(Collected data entries)

____________________

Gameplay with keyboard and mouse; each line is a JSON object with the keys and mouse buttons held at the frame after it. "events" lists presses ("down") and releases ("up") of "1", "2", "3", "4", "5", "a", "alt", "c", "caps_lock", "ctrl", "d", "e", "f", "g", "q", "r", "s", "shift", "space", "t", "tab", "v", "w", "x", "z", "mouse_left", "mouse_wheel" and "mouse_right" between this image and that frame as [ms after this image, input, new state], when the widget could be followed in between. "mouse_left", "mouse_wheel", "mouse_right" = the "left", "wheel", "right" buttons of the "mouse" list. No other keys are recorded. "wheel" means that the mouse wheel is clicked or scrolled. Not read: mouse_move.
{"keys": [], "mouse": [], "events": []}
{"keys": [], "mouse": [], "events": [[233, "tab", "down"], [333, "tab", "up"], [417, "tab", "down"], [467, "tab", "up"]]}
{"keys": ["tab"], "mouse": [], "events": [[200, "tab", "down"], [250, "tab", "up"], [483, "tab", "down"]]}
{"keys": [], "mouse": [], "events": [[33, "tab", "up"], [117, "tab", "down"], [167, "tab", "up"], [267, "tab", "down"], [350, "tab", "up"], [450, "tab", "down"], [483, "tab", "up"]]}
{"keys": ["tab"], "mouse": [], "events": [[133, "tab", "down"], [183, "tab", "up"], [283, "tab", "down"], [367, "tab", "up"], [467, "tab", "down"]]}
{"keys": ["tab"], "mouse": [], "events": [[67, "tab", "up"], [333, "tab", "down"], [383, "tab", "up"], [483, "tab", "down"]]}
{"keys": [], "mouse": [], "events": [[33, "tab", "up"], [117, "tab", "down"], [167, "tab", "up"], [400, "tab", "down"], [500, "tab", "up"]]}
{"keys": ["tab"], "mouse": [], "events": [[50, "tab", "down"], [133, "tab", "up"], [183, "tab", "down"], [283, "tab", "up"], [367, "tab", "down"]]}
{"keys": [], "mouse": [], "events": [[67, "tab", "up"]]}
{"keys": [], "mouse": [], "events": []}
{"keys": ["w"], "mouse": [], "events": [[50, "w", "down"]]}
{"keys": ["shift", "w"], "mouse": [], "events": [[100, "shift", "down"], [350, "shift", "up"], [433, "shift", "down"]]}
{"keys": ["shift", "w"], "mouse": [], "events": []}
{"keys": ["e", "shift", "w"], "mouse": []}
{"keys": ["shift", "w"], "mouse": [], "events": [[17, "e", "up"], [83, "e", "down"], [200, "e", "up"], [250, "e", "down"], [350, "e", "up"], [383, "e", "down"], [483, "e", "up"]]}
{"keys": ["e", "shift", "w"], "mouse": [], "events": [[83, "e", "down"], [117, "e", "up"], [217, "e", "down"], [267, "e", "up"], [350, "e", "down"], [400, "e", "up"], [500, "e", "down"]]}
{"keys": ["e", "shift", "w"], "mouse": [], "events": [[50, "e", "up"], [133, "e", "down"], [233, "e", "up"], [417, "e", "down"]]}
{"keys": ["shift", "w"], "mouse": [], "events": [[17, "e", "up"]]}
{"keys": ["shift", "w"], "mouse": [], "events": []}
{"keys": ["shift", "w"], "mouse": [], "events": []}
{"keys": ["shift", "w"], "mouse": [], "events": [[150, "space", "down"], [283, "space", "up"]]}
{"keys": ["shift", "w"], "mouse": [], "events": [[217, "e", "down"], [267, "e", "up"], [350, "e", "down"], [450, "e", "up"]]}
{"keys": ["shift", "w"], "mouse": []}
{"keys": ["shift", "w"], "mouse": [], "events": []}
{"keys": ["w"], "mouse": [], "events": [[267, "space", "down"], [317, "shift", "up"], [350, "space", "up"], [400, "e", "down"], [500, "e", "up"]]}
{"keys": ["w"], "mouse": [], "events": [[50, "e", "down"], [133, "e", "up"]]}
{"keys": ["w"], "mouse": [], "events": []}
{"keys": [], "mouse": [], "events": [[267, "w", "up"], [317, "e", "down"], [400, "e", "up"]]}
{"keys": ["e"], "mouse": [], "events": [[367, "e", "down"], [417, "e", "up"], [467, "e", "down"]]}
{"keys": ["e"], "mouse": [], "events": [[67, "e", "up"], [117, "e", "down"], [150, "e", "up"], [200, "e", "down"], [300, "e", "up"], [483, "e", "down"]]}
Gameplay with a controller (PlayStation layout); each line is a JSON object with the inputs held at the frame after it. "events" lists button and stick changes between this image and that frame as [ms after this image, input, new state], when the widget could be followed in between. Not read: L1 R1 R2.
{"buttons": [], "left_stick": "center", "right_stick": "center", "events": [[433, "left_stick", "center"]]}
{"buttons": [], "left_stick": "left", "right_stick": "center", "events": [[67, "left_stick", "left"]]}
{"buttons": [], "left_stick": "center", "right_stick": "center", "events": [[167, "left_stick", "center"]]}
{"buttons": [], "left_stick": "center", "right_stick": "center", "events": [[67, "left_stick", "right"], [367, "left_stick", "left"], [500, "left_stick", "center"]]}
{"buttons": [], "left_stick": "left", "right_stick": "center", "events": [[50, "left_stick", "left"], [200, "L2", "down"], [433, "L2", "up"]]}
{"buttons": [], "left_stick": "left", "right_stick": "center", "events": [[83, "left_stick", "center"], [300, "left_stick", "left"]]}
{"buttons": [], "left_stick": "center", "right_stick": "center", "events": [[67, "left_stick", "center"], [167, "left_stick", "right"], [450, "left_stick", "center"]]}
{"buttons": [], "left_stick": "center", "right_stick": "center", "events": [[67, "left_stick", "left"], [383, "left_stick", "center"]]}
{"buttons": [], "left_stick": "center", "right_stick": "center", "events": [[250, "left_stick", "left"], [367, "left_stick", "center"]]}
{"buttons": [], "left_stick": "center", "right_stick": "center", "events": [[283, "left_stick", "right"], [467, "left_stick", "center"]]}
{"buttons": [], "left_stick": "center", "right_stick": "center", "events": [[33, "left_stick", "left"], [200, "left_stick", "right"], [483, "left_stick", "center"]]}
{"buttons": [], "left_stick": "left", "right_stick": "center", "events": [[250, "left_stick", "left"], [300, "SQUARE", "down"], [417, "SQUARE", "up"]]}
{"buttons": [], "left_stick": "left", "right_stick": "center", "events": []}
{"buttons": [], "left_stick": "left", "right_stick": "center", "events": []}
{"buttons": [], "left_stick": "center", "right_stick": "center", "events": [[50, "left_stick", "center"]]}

____________________

THE TASK — Without altering a single word, set down all the entries again.

RESULT OF THIS EXERCISE —
Gameplay with keyboard and mouse; each line is a JSON object with the keys and mouse buttons held at the frame after it. "events" lists presses ("down") and releases ("up") of "1", "2", "3", "4", "5", "a", "alt", "c", "caps_lock", "ctrl", "d", "e", "f", "g", "q", "r", "s", "shift", "space", "t", "tab", "v", "w", "x", "z", "mouse_left", "mouse_wheel" and "mouse_right" between this image and that frame as [ms after this image, input, new state], when the widget could be followed in between. "mouse_left", "mouse_wheel", "mouse_right" = the "left", "wheel", "right" buttons of the "mouse" list. No other keys are recorded. "wheel" means that the mouse wheel is clicked or scrolled. Not read: mouse_move.
{"keys": [], "mouse": [], "events": []}
{"keys": [], "mouse": [], "events": [[233, "tab", "down"], [333, "tab", "up"], [417, "tab", "down"], [467, "tab", "up"]]}
{"keys": ["tab"], "mouse": [], "events": [[200, "tab", "down"], [250, "tab", "up"], [483, "tab", "down"]]}
{"keys": [], "mouse": [], "events": [[33, "tab", "up"], [117, "tab", "down"], [167, "tab", "up"], [267, "tab", "down"], [350, "tab", "up"], [450, "tab", "down"], [483, "tab", "up"]]}
{"keys": ["tab"], "mouse": [], "events": [[133, "tab", "down"], [183, "tab", "up"], [283, "tab", "down"], [367, "tab", "up"], [467, "tab", "down"]]}
{"keys": ["tab"], "mouse": [], "events": [[67, "tab", "up"], [333, "tab", "down"], [383, "tab", "up"], [483, "tab", "down"]]}
{"keys": [], "mouse": [], "events": [[33, "tab", "up"], [117, "tab", "down"], [167, "tab", "up"], [400, "tab", "down"], [500, "tab", "up"]]}
{"keys": ["tab"], "mouse": [], "events": [[50, "tab", "down"], [133, "tab", "up"], [183, "tab", "down"], [283, "tab", "up"], [367, "tab", "down"]]}
{"keys": [], "mouse": [], "events": [[67, "tab", "up"]]}
{"keys": [], "mouse": [], "events": []}
{"keys": ["w"], "mouse": [], "events": [[50, "w", "down"]]}
{"keys": ["shift", "w"], "mouse": [], "events": [[100, "shift", "down"], [350, "shift", "up"], [433, "shift", "down"]]}
{"keys": ["shift", "w"], "mouse": [], "events": []}
{"keys": ["e", "shift", "w"], "mouse": []}
{"keys": ["shift", "w"], "mouse": [], "events": [[17, "e", "up"], [83, "e", "down"], [200, "e", "up"], [250, "e", "down"], [350, "e", "up"], [383, "e", "down"], [483, "e", "up"]]}
{"keys": ["e", "shift", "w"], "mouse": [], "events": [[83, "e", "down"], [117, "e", "up"], [217, "e", "down"], [267, "e", "up"], [350, "e", "down"], [400, "e", "up"], [500, "e", "down"]]}
{"keys": ["e", "shift", "w"], "mouse": [], "events": [[50, "e", "up"], [133, "e", "down"], [233, "e", "up"], [417, "e", "down"]]}
{"keys": ["shift", "w"], "mouse": [], "events": [[17, "e", "up"]]}
{"keys": ["shift", "w"], "mouse": [], "events": []}
{"keys": ["shift", "w"], "mouse": [], "events": []}
{"keys": ["shift", "w"], "mouse": [], "events": [[150, "space", "down"], [283, "space", "up"]]}
{"keys": ["shift", "w"], "mouse": [], "events": [[217, "e", "down"], [267, "e", "up"], [350, "e", "down"], [450, "e", "up"]]}
{"keys": ["shift", "w"], "mouse": []}
{"keys": ["shift", "w"], "mouse": [], "events": []}
{"keys": ["w"], "mouse": [], "events": [[267, "space", "down"], [317, "shift", "up"], [350, "space", "up"], [400, "e", "down"], [500, "e", "up"]]}
{"keys": ["w"], "mouse": [], "events": [[50, "e", "down"], [133, "e", "up"]]}
{"keys": ["w"], "mouse": [], "events": []}
{"keys": [], "mouse": [], "events": [[267, "w", "up"], [317, "e", "down"], [400, "e", "up"]]}
{"keys": ["e"], "mouse": [], "events": [[367, "e", "down"], [417, "e", "up"], [467, "e", "down"]]}
{"keys": ["e"], "mouse": [], "events": [[67, "e", "up"], [117, "e", "down"], [150, "e", "up"], [200, "e", "down"], [300, "e", "up"], [483, "e", "down"]]}
Gameplay with a controller (PlayStation layout); each line is a JSON object with the inputs held at the frame after it. "events" lists button and stick changes between this image and that frame as [ms after this image, input, new state], when the widget could be followed in between. Not read: L1 R1 R2.
{"buttons": [], "left_stick": "center", "right_stick": "center", "events": [[433, "left_stick", "center"]]}
{"buttons": [], "left_stick": "left", "right_stick": "center", "events": [[67, "left_stick", "left"]]}
{"buttons": [], "left_stick": "center", "right_stick": "center", "events": [[167, "left_stick", "center"]]}
{"buttons": [], "left_stick": "center", "right_stick": "center", "events": [[67, "left_stick", "right"], [367, "left_stick", "left"], [500, "left_stick", "center"]]}
{"buttons": [], "left_stick": "left", "right_stick": "center", "events": [[50, "left_stick", "left"], [200, "L2", "down"], [433, "L2", "up"]]}
{"buttons": [], "left_stick": "left", "right_stick": "center", "events": [[83, "left_stick", "center"], [300, "left_stick", "left"]]}
{"buttons": [], "left_stick": "center", "right_stick": "center", "events": [[67, "left_stick", "center"], [167, "left_stick", "right"], [450, "left_stick", "center"]]}
{"buttons": [], "left_stick": "center", "right_stick": "center", "events": [[67, "left_stick", "left"], [383, "left_stick", "center"]]}
{"buttons": [], "left_stick": "center", "right_stick": "center", "events": [[250, "left_stick", "left"], [367, "left_stick", "center"]]}
{"buttons": [], "left_stick": "center", "right_stick": "center", "events": [[283, "left_stick", "right"], [467, "left_stick", "center"]]}
{"buttons": [], "left_stick": "center", "right_stick": "center", "events": [[33, "left_stick", "left"], [200, "left_stick", "right"], [483, "left_stick", "center"]]}
{"buttons": [], "left_stick": "left", "right_stick": "center", "events": [[250, "left_stick", "left"], [300, "SQUARE", "down"], [417, "SQUARE", "up"]]}
{"buttons": [], "left_stick": "left", "right_stick": "center", "events": []}
{"buttons": [], "left_stick": "left", "right_stick": "center", "events": []}
{"buttons": [], "left_stick": "center", "right_stick": "center", "events": [[50, "left_stick", "center"]]}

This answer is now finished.